Notwithstanding these inherent challenges, contemporary medical practice and education provide an optimistic outlook for a greater number of effective surgeon mentors in the future. A more balanced gender mix in medicine in general, and orthopaedics in particular, will offer less support for the imperial approach to operating room leadership. Moreover, the patient safety movement and its call for a learning environment that values the role and contributions of all members of the healthcare team will also engender an environment conducive to effective mentor-ship. Furthermore, it is apparent generational differences in regard to tolerance of hierarchical leadership and educational models will no longer support the traditional framework for surgical education; this will further encourage the evolution of surgical mentorship in a productive direction. As contact hours decrease and the structure of surgical education dictates less continuity in the learning experience with patients, and consequently faculty, the importance of actively teaching professionalism and maximizing value in faculty-resident contact will give way to an increasing appreciation of the value of active mentoring.

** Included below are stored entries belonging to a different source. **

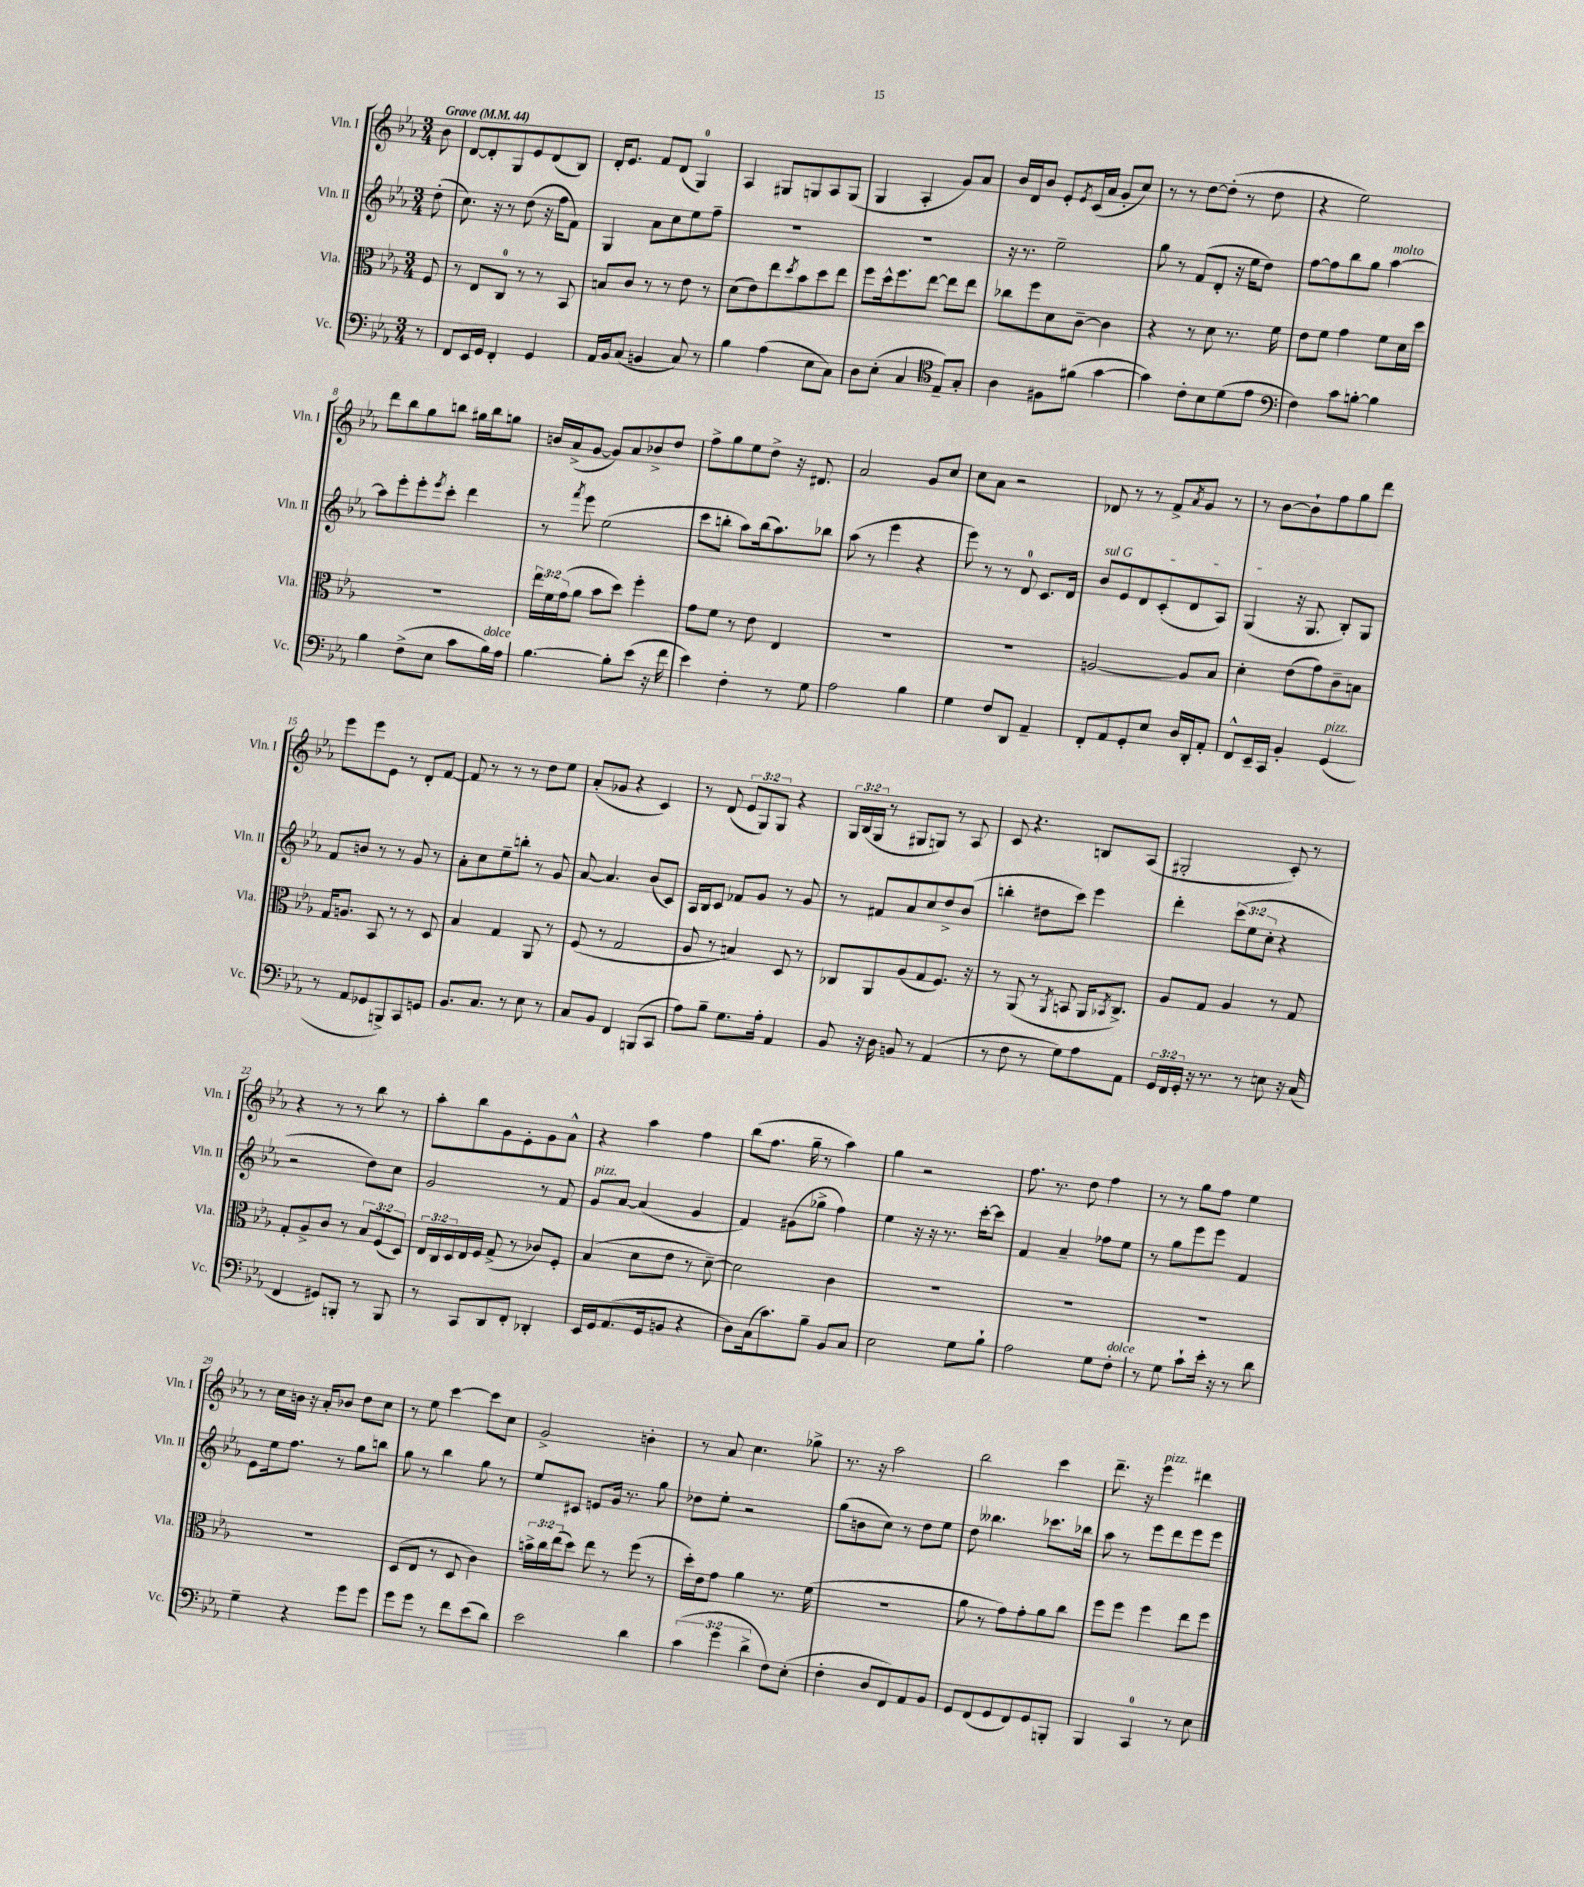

**kern	**kern	**kern	**kern
*part4	*part3	*part2	*part1
*staff4	*staff3	*staff2	*staff1
*I"Vc.	*I"Vla.	*I"Vln. II	*I"Vln. I
*I'Vc.	*I'Vla.	*I'Vln. II	*I'Vln. I
*clefF4	*clefC3	*clefG2	*clefG2
*k[b-e-a-]	*k[b-e-a-]	*k[b-e-a-]	*k[b-e-a-]
*M3/4	*M3/4	*M3/4	*M3/4
*MM44	*MM44	*MM44	*MM44
=	=	=	=
!	!	!	!LO:TX:a:B:t=Grave
8r	8F/	(8dd'\	8b-\
=1	=1	=1	=1
8FF/L	8r	8.cc\)	[8d/L
16EE-/L	8E-/L	.	8d'/]
16GG/JJ	.	16r	.
4FF'/	8C/J	8r	8G/
.	8r	(8dd\	8e-/
4GG/	8r	16r	(8d/
.	.	16ff\KL	.
.	8BB-/	8f\J)	8B-/J)
=2	=2	=2	=2
16AA-/LL	8Bn/L	4G/	16d'/KL
16BB-/J	.	.	8.e-/J
(8C/J	8c/J	.	.
4BBn/	8r	8a-\L	8f/L
.	8r	8cc\	(8d/J
8C/)	8e-\	8ee-\	4G/)
8r	8r	8ff~\J	.
=3	=3	=3	=3
4B-\	(8d\L	2.r	4A-/
.	8e-\)	.	.
(4A-\	8ee-\	.	8G#X/L
.	8qdd/	.	.
.	8b-\	.	8Gn/
8E-\L	8dd\	.	8A-/
8C\J)	8ee-\J	.	(8G/J
=4	=4	=4	=4
8D\L	8ff\L	2.r	4G/
(8E-'\J	16dd^^\k	.	.
.	8.ff\	.	.
4C/	.	.	4A-'/
.	[8ee-\J	.	.
*clefC4	*	*	*
8E-~/L)	8ee-\L]	.	8g/L)
8G'/J	8ee-\J	.	8a-/J
=5	=5	=5	=5
4A-\	8cc-X\L	16r	16b-/LL
.	.	8.r	16d/J
.	8ff\	.	8b-/J
8F#X\L	8d\	2ee-~\	8e-'/L
.	.	.	8qe-/
(8f#X\J	[8c~\J	.	(16c/L
.	.	.	16a-/JJ
[4g\	4c\]	.	8g'/L
.	.	.	8cc/J)
=6	=6	=6	=6
4g\])	4r	8gg\	8r
.	.	8r	8r
8c'\L	8r	(8f/L	[8dd\L
8B-\	8d\	8d'/J	(8dd'\J]
(8d\	8.r	16r	8r
.	.	16ee-\KL	.
8e-\J	.	8dd\J)	8dd\
.	16f\	.	.
=7	=7	=7	=7
*clefF4	*	*	*
4F\)	8e-\L	[8ff\L	4r
.	8f\J	8ff\]	.
8c\L	4g\	8bb-\	2ee-\)
[8Bn'\J	.	8gg\J	.
!	!	!LO:TX:a:i:t=molto	!
4B\]	8f\L	[4aa-\	.
.	16d\L	.	.
.	16dd\JJ	.	.
!!LO:LB:g=z
=8	=8	=8	=8
4B-\	2.r	8aa-\L]	8ddd\L
.	.	8eee-'\	8bb-\
(8F^\L	.	8eee-'\	8gg\
.	.	8qeee-/	.
8E-\J	.	8ccc'\J	8bbn\J
8c\L	.	4ddd\	16gg#X\LL
.	.	.	16bb\J
!LO:TX:a:i:t=dolce	!	!	!
16B-\L)	.	.	8ggn\J
16A-\JJ	.	.	.
=9	=9	=9	=9
[4.B-\	24ee-\LL	8r	16bn/LL
.	24f\	.	.
.	.	.	(16a-^/J
.	(24g\J	.	.
.	.	8qfff/	.
.	8a-\J	8eee-\	[8g/J
.	8b-\L	(2ee-\	8g/L])
8B-'\L]	8dd\J)	.	8a-/
(8e-\J	4ff'\	.	8b-X^/
16r	.	.	8dd/J
16f\	.	.	.
=10	=10	=10	=10
4e-\)	8g\L	8ccc\L	8ff^\L
.	8f\J	8bbn'\J	8gg\
4F'\	8r	8aa-\L)	8ee-\
.	8e-\	(16bb\k	8dd^\J
.	.	8.aa-\)	.
8r	4E-/	.	16r
.	.	.	8.d#X/
8G\	.	8bb-X\J	.
=11	=11	=11	=11
2A-\	2.r	(8aa-\	2a-/
.	.	8r	.
.	.	4eee-\	.
4B-\	.	4r	8g/L
.	.	.	8cc/J
=12	=12	=12	=12
4G\	2.r	8eee-\)	8cc\L
.	.	8r	8a-\J
8F/L	.	8r	2r
8DD/J	.	8d/	.
4AA-~/	.	8.c/L	.
.	.	16d/Jk	.
=13	=13	=13	=13
!	!	!LO:TX:a:i:t=sul G	!
8FF'/L	[2An/	8b-/L	8d-X/
8AA-/	.	8e-/	8r
8GG'/	.	8d/	8r
8E-/J	.	(8c'/	8f^/L
.	.	.	8qa-/
16D/LL	8A/L]	8d/	8g/J
16DD'/J	.	.	.
8AA-'/J	8B-/J	8A-/J)	8r
=14	=14	=14	=14
8FF^^/L	4d'\	(4G/	8r
16EE-~/L	.	.	[8b-\L
16CC/JJ	.	.	.
4BB-'/	(8e-\L	16r	8b-`\]
.	.	8.G/	.
.	8g\)	.	8ff\
!LO:TX:a:i:t=pizz.	!	!	!
(4GG/	8c~\	8B-'/L)	8gg\
.	8Bn\J	8G/J	8ddd\J
!!LO:LB:g=z
=15	=15	=15	=15
8r	16G/KL	8f/L	8eee-\L
.	8.An/J	.	.
8AA-/L	.	8bn/J	8eee-\
8GG-X/	8BB-/	8r	8e-\J
8BBBn^/)	8r	8r	8r
8CC/	8r	8g/	8d'/L
8GGn/J	8D/	8r	[8f/J
=16	=16	=16	=16
8.BB-/L	4B-/	8a-'\L	8f/]
.	.	8cc\	8r
8.C/J	.	.	.
.	4G/	8ee-~\	8r
8r	.	8bbn'\J	8r
8E-\	8AA-/	8r	8dd\L
8r	8r	8g/	8ee-\J
=17	=17	=17	=17
8C/L	(8F/	[8a-/	(8a-'/L
8BB-/J	8r	4.a-/]	8g-X/J
4FF/	2G/	.	4r
(8BBBn/L	.	(8b-/L	4c/)
8CC/J	.	8c/J)	.
=18	=18	=18	=18
8A-\L)	8A-/	16A-/LL	8r
.	.	16B-/J	.
8B-~\J	8r	8c/J	(8d/
8.G\L	4Bn/)	8f-X/L	12e-/L
.	.	.	12G/)
.	.	8g/J	.
.	.	.	12G/J
16A-'\Jk	.	.	.
4AA-/	8D/	8r	4r
.	8r	8g/	.
=19	=19	=19	=19
8BB-/	8C-X/L	8r	24G/LL
.	.	.	(24B-/
.	.	.	24G/JJ
16r	8AA-/	8f#X/L	8r
16D\	.	.	.
8BBn/	(8A-/	8a-/	8G#X/L
8r	8G/	8cc/	8Gn/J)
(4AA-/	8.F/J)	8dd^/	8r
.	.	(8b-/J	8A-/
.	16r	.	.
=20	=20	=20	=20
8r	8r	4bbn'\	8c/
8F\	(8AA-/	.	4.r
8r	8r	8dd#X\L	.
.	8qAA-/	.	.
8G\L)	8BBn/	8ccc\J)	.
8A-\	16AA-/KL	4eee-\	8Bn/L
.	8qBB-X/	.	.
.	8.C^/J)	.	.
8AA-\J	.	.	(8A-/J
=21	=21	=21	=21
24GG/LL	8A-/L	4ddd'\	2G#X'/
24FF/	.	.	.
24GG'/JJ	.	.	.
16r	8G/J	.	.
8.r	.	.	.
.	4A-/	(12ccc\L	.
.	.	12ee-\	.
8r	.	.	.
.	.	12cc'\J	.
8En\	8r	4r	8c'/)
16r	8G/	.	8r
(16C/	.	.	.
!!LO:LB:g=z
=22	=22	=22	=22
4FF/	8G'/L	2r	4r
.	8A-^/	.	.
8GG#X/L)	8c/J	.	8r
8BBBn'/J	8r	.	8r
8r	12B-/L	8dd\L)	8bb-\
.	(12F/	.	.
8BBB/	.	8cc\J	8r
.	12D/J)	.	.
=23	=23	=23	=23
8r	24E-/LL	2g/	8aa-'\L
.	24C/	.	.
.	24D/	.	.
8CC/L	16E-/	.	8bb-\
.	16F/JJ	.	.
8DD/	(8G^/	.	8g\
8FF'/J	8r	.	8e-'\
4DD-X'/	8c-X/L)	8r	8g\
.	8F'/J	8f/	8a-^^\J
=24	=24	=24	=24
!	!	!LO:TX:a:i:t=pizz.	!
16EE-/LL	(4B-/	8g/L	4r
16GG/J	.	.	.
(8.AA-/	.	[8a-/J	.
.	8d\L	(4a-/]	4aa-\
16GG/k	.	.	.
8BBn/J	8e-\J	.	.
4r	8r	4g/	4ff\
.	[8d~\)	.	.
=25	=25	=25	=25
8D\L)	2d\]	4f/)	(8bb-\L
(16C\k	.	.	8.ff\J
8.c\)	.	.	.
.	.	(8g#X\L	.
.	.	.	16gg~\
8B-~\J	.	8gg-X^\J	8r
8BB-/L	4c\	4ff\)	4aa-\)
8C/J	.	.	.
=26	=26	=26	=26
2E-\	2.r	4ee-\	4gg\
.	.	16r	2r
.	.	16r	.
.	.	8.r	.
8G\L	.	.	.
.	.	[16ccc'\KL	.
8B-`\J	.	8ccc\J]	.
=27	=27	=27	=27
2A-\	2.r	4f/	8.ff\
.	.	.	8.r
.	.	4a-~/	.
.	.	.	8dd\
8G\L	.	8ff-X\L	4ff\
!LO:TX:a:i:t=dolce	!	!	!
8F'\J	.	8ee-\J	.
=28	=28	=28	=28
8r	2.r	8r	8r
8G\	.	8gg\L	8r
8c`\L	.	8eee-\	8gg\L
16e-'\Jk	.	8eee-\J	8ff\J
16r	.	.	.
8r	.	4f/	4ee-\
8d\	.	.	.
!!LO:LB:g=z
=29	=29	=29	=29
4G~\	2.r	8e-\L	8r
.	.	16ee-\k	16cc\LL
.	.	8.ff\J	16bn\JJ
4r	.	.	16r
.	.	.	16a-'/KL
.	.	8r	8b-X/J
8g\L	.	8gg\L	8dd\L
8g\J	.	8bbn\J	8cc\J
=30	=30	=30	=30
8g\L	(8D/L	8gg\	8r
8g\J	8E-/J	8r	8ee-\
8r	8r	4bb-\	[4ccc\
8f\L	8D/	.	.
(8e-\	4c\)	8gg\	8ccc\L]
8d\J)	.	8r	8cc\J
=31	=31	=31	=31
2e-\	24bn^\LL	8ee-/L	2g^/
.	24cc\	.	.
.	(24ee-\J	.	.
.	8dd\J)	8c#X/J	.
.	8ee-\	8en/L	.
.	8r	16g/Jk	.
.	.	8.r	.
4d\	(8ff\	.	4bn'\
.	8r	8gg\	.
=32	=32	=32	=32
(6c\	16dd'\LL)	8dd-X\L	8r
.	16e-\J	.	.
.	8g\J	8ee-'\J	8a-/
6g\	.	.	.
.	4a-\	2r	4.cc\
6d^\	.	.	.
8F\L)	8.r	.	.
(8E-'\J	.	.	8gg-X^\
.	(16f\	.	.
=33	=33	=33	=33
4F'\	2.r	(8gg\L	8.r
.	.	8bn\	.
.	.	.	16r
8D/L	.	8cc\J)	2aa-\
8FF/)	.	8r	.
8AA-/	.	8dd\L	.
8BB-/J	.	8ee-\J	.
=34	=34	=34	=34
8GG/L	8a-\	8dd\	2bb-\
(8FF/	8r	4.bb--X\	.
8GG/	8g\L)	.	.
8FF/)	8g'\	.	.
8GG/	8a-\	8.ccc-X\L	4ccc\
8BBBn'/J	8cc\J	.	.
.	.	16bb-X\Jk	.
=35	=35	=35	=35
4BBB-/	8ff\L	8aa-\	8.ddd~\
.	8ff\J	8r	.
.	.	.	16r
!	!	!	!LO:TX:a:i:t=pizz.
4CC/	4ff\	8eee-\L	4eee-\
.	.	8ddd\	.
8r	8ee-\L	8eee-\	4ddd#X\
8E-\	8ff\J	8eee-\J	.
==	==	==	==
*-	*-	*-	*-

No less than such an awareness and active effort on the part of existing orthopaedic faculty, in concert with these external forces, will bring a favorable change in the numbers of effective mentors in academic orthopaedics.

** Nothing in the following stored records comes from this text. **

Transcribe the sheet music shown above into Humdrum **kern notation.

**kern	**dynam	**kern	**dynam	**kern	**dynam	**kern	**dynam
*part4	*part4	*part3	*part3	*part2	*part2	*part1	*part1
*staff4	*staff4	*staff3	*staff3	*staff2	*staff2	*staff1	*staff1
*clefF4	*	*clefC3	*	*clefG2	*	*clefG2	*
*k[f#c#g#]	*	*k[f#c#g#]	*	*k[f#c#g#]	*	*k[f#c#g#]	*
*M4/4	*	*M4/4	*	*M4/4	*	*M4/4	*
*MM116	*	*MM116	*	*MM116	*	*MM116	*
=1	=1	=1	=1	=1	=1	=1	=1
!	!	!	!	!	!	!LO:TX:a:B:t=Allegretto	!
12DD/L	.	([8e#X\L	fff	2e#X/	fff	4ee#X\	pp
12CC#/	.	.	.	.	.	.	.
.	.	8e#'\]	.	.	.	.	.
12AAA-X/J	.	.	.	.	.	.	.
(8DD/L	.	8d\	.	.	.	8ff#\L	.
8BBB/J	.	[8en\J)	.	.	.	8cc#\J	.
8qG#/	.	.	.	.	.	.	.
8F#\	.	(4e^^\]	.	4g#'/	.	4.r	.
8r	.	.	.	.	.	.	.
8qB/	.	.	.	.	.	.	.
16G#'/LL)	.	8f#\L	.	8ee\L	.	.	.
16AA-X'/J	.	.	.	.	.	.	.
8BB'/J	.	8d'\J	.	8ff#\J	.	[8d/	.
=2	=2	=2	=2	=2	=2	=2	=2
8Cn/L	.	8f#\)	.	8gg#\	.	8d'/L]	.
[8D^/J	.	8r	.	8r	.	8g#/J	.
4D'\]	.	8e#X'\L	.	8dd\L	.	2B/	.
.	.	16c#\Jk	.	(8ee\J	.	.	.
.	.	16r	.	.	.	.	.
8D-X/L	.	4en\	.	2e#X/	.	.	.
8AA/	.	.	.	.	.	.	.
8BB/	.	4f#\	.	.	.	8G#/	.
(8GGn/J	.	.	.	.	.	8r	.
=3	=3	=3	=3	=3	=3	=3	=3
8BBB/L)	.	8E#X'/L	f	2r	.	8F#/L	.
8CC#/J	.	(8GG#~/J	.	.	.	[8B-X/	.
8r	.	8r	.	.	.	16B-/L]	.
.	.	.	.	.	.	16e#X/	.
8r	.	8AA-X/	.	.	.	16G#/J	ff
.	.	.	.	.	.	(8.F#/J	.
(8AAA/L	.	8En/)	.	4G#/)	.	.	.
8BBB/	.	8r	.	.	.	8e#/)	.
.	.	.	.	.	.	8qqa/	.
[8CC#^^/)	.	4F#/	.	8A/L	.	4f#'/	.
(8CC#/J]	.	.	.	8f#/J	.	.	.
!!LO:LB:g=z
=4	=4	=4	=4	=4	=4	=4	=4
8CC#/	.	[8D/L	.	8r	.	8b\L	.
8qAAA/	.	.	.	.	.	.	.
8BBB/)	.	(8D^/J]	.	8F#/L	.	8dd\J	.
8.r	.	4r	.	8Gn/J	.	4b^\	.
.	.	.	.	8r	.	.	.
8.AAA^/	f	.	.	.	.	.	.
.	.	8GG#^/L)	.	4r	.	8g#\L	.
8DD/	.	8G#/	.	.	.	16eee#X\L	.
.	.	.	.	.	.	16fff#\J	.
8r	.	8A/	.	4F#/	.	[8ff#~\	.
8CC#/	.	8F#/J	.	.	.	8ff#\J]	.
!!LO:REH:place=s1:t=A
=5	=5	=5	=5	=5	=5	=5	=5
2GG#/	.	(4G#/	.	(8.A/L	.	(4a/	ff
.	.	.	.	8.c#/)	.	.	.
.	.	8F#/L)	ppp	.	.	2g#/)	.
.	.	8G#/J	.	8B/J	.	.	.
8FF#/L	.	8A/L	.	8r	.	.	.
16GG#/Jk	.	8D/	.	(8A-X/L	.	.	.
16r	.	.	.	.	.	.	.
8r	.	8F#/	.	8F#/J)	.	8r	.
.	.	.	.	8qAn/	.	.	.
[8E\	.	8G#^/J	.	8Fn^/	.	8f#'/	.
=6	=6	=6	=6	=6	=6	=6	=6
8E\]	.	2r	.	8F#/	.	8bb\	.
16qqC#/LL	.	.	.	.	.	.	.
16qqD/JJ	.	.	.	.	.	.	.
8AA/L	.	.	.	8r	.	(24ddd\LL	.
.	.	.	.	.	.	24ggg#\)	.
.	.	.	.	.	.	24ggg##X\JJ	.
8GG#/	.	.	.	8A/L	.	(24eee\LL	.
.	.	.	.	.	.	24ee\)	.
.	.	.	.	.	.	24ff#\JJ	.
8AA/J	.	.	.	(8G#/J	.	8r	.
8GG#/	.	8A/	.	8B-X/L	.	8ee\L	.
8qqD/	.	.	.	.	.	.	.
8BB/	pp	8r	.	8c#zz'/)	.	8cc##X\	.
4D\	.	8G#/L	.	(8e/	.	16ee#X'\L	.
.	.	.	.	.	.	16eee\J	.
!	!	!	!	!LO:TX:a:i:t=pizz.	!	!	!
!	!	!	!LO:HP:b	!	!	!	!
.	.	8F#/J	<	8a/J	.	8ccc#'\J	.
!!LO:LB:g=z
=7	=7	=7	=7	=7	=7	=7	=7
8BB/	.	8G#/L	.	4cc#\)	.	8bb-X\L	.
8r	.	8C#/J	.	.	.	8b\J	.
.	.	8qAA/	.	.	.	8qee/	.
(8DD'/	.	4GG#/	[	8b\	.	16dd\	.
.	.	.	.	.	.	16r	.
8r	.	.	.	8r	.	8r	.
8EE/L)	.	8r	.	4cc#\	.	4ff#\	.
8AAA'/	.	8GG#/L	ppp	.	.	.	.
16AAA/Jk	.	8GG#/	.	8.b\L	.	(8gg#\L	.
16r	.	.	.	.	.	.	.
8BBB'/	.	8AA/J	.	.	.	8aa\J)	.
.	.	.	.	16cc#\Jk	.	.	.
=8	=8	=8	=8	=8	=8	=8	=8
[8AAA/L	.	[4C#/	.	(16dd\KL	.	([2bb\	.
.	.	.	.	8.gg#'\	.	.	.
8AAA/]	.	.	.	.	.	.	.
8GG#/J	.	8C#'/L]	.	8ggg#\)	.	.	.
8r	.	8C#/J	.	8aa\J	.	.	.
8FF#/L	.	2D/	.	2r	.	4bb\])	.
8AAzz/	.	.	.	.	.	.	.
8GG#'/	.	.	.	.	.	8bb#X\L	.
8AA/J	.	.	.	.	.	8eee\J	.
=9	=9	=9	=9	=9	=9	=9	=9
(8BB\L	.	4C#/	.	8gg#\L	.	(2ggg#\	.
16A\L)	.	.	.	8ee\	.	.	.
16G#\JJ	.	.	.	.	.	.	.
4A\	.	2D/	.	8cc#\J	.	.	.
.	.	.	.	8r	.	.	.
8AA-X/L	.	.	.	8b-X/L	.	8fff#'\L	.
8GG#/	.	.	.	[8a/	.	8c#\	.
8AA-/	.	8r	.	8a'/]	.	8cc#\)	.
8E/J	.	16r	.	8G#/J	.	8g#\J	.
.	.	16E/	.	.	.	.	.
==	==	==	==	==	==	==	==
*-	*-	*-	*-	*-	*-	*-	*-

Now more than ever, as the face of medicine undergoes rapid and indisputable change, there is a compelling need for effective mentoring in medical education.19 As Osler advised us, “…the practice of medicine is an art, not a trade; a calling, not a business; a calling in which your heart will be exercised equally with your head.”9 The art of surgery, the practice of orthopaedics, and the calling of our profession cannot be taught from books alone; mentors are, and will increasingly be, an integral part of the effective education of our most skilled and accomplished orthopaedic trainees. Those who will lead our specialty to new achievements long after we have ceased to don scrubs will most certainly benefit from committed mentorship; this is our next calling in orthopaedics.